[THE TASK]
Reproduce the rows word for word, from the first line of the rows through the line containing "identity with the", with both ends included.

[DATASET CONTENT]
====
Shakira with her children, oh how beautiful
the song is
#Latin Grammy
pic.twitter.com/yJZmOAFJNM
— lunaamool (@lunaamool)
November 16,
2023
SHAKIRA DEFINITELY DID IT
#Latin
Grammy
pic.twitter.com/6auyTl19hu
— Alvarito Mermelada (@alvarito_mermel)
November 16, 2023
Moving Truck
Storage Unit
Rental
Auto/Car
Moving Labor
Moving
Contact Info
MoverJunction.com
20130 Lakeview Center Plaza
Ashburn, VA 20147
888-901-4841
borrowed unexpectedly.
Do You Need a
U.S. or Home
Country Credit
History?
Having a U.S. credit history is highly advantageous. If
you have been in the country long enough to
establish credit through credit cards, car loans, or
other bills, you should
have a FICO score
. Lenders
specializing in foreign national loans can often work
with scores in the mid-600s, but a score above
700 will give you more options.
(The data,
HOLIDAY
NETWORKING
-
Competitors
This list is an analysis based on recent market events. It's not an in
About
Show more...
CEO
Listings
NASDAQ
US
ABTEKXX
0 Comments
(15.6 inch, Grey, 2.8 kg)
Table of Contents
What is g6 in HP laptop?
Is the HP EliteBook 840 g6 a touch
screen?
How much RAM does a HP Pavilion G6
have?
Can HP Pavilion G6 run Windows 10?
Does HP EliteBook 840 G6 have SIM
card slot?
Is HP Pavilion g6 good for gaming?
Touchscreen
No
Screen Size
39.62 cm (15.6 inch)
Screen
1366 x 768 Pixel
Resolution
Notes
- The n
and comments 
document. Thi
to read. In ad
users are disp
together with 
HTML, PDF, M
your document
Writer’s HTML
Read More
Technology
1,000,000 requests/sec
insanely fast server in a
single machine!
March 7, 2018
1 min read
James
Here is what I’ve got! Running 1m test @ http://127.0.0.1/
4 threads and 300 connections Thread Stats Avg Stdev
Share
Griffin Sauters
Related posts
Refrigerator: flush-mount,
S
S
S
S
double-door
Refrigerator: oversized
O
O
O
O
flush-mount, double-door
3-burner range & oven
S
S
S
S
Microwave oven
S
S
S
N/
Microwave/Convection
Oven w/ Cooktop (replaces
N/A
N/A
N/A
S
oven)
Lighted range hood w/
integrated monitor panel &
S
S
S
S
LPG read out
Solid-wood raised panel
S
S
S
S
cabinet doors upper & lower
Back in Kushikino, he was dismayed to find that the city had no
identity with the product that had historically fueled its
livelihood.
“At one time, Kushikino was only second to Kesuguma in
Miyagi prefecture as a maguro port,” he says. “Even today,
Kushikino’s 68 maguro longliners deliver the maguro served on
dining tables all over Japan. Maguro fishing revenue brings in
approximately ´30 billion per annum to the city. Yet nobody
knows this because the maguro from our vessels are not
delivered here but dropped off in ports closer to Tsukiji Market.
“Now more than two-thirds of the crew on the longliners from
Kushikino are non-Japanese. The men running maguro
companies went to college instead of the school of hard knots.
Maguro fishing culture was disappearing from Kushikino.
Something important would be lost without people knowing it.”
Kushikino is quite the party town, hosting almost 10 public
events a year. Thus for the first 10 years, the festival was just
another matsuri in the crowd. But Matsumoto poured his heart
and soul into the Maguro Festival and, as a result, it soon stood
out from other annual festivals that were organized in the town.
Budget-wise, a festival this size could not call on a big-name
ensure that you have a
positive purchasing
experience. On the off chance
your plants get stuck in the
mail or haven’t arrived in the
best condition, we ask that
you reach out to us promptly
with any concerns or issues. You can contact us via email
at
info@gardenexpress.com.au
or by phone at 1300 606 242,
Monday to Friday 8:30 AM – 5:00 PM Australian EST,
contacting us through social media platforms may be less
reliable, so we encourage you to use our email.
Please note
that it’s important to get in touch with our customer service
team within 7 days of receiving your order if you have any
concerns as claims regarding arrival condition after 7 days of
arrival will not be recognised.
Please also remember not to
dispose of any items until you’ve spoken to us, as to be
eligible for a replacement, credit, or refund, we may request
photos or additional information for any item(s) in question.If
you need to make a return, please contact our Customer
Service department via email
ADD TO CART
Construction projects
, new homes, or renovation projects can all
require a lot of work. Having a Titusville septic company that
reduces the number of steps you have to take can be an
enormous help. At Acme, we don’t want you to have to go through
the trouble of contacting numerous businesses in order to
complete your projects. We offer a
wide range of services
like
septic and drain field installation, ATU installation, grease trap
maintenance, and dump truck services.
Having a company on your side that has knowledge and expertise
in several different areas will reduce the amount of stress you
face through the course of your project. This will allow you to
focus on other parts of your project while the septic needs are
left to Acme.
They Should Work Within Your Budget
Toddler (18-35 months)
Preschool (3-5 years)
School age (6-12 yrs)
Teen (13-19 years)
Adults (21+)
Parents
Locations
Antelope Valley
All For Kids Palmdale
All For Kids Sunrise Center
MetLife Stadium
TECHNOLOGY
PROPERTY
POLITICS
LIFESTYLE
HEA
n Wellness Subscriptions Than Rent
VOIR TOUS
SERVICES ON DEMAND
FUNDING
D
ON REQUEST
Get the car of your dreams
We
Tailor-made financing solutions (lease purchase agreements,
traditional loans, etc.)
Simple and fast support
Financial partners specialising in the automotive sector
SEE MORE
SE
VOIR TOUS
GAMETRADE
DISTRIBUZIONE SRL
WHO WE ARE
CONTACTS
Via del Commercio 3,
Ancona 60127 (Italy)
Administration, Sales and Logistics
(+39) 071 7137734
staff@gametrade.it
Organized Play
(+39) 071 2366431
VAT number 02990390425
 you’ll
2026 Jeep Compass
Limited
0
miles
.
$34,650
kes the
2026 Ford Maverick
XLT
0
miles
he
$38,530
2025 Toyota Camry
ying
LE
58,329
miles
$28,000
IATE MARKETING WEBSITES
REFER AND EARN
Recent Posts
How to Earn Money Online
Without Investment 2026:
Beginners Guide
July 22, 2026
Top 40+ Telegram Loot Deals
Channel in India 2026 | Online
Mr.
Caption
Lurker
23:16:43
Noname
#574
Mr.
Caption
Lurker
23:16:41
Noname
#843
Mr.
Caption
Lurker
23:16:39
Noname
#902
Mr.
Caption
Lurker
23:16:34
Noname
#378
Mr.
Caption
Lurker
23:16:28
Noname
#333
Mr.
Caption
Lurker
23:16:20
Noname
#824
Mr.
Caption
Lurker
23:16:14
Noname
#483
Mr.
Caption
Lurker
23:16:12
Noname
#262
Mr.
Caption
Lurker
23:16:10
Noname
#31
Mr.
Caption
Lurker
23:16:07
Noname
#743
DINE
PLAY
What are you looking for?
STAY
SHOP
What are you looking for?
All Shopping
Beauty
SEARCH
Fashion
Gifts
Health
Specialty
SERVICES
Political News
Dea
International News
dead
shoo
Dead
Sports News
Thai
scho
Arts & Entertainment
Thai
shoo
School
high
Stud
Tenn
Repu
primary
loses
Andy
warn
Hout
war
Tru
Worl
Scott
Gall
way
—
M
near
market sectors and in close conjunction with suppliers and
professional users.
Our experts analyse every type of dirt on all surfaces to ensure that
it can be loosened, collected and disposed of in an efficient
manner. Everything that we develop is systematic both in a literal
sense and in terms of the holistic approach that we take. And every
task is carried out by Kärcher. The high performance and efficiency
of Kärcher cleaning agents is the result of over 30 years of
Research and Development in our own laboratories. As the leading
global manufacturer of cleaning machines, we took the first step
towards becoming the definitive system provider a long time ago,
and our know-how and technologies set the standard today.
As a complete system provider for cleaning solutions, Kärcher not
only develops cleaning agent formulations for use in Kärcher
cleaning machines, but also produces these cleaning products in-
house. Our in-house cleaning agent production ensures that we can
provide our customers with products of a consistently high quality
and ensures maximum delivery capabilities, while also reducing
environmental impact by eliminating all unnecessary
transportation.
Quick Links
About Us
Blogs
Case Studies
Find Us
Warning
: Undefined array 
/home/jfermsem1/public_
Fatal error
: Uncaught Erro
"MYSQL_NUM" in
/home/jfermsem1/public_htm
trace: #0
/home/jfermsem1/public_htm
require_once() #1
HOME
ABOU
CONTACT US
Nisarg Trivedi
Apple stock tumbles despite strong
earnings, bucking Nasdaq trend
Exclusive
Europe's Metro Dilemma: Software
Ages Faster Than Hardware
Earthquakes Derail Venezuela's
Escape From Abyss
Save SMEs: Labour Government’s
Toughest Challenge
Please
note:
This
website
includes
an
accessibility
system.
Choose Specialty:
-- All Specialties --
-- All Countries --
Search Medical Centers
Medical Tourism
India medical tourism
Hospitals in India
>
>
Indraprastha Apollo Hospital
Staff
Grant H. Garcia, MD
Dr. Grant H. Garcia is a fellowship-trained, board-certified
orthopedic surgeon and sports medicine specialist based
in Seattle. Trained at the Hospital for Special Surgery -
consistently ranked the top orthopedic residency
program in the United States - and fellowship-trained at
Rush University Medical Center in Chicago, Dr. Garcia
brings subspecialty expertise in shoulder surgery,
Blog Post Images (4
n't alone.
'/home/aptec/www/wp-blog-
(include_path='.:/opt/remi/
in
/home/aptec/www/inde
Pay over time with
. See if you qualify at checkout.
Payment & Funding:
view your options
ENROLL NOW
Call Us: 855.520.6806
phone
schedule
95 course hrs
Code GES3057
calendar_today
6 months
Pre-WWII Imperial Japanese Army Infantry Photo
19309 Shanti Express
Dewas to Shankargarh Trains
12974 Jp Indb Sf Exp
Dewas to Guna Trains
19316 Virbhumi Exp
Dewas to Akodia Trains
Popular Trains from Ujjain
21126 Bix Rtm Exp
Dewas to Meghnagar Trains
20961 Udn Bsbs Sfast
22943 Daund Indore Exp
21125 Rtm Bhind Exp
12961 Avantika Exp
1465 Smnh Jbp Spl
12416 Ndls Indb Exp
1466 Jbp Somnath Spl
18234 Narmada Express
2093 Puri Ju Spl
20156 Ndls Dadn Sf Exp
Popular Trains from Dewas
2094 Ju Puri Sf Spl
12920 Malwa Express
====
[FINISHED TASK]
Shakira with her children, oh how beautiful
the song is
#Latin Grammy
pic.twitter.com/yJZmOAFJNM
— lunaamool (@lunaamool)
November 16,
2023
SHAKIRA DEFINITELY DID IT
#Latin
Grammy
pic.twitter.com/6auyTl19hu
— Alvarito Mermelada (@alvarito_mermel)
November 16, 2023
Moving Truck
Storage Unit
Rental
Auto/Car
Moving Labor
Moving
Contact Info
MoverJunction.com
20130 Lakeview Center Plaza
Ashburn, VA 20147
888-901-4841
borrowed unexpectedly.
Do You Need a
U.S. or Home
Country Credit
History?
Having a U.S. credit history is highly advantageous. If
you have been in the country long enough to
establish credit through credit cards, car loans, or
other bills, you should
have a FICO score
. Lenders
specializing in foreign national loans can often work
with scores in the mid-600s, but a score above
700 will give you more options.
(The data,
HOLIDAY
NETWORKING
-
Competitors
This list is an analysis based on recent market events. It's not an in
About
Show more...
CEO
Listings
NASDAQ
US
ABTEKXX
0 Comments
(15.6 inch, Grey, 2.8 kg)
Table of Contents
What is g6 in HP laptop?
Is the HP EliteBook 840 g6 a touch
screen?
How much RAM does a HP Pavilion G6
have?
Can HP Pavilion G6 run Windows 10?
Does HP EliteBook 840 G6 have SIM
card slot?
Is HP Pavilion g6 good for gaming?
Touchscreen
No
Screen Size
39.62 cm (15.6 inch)
Screen
1366 x 768 Pixel
Resolution
Notes
- The n
and comments 
document. Thi
to read. In ad
users are disp
together with 
HTML, PDF, M
your document
Writer’s HTML
Read More
Technology
1,000,000 requests/sec
insanely fast server in a
single machine!
March 7, 2018
1 min read
James
Here is what I’ve got! Running 1m test @ http://127.0.0.1/
4 threads and 300 connections Thread Stats Avg Stdev
Share
Griffin Sauters
Related posts
Refrigerator: flush-mount,
S
S
S
S
double-door
Refrigerator: oversized
O
O
O
O
flush-mount, double-door
3-burner range & oven
S
S
S
S
Microwave oven
S
S
S
N/
Microwave/Convection
Oven w/ Cooktop (replaces
N/A
N/A
N/A
S
oven)
Lighted range hood w/
integrated monitor panel &
S
S
S
S
LPG read out
Solid-wood raised panel
S
S
S
S
cabinet doors upper & lower
Back in Kushikino, he was dismayed to find that the city had no
identity with the product that had historically fueled its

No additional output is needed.